# ASSIGNED TASK
Extract every record, keeping each one exactly as it is.

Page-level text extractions
----------
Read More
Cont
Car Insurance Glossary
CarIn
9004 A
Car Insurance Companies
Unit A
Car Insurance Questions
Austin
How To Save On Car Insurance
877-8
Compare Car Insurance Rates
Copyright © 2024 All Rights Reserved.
----------
# RESULT BELOW
Read More
Cont
Car Insurance Glossary
CarIn
9004 A
Car Insurance Companies
Unit A
Car Insurance Questions
Austin
How To Save On Car Insurance
877-8
Compare Car Insurance Rates
Copyright © 2024 All Rights Reserved.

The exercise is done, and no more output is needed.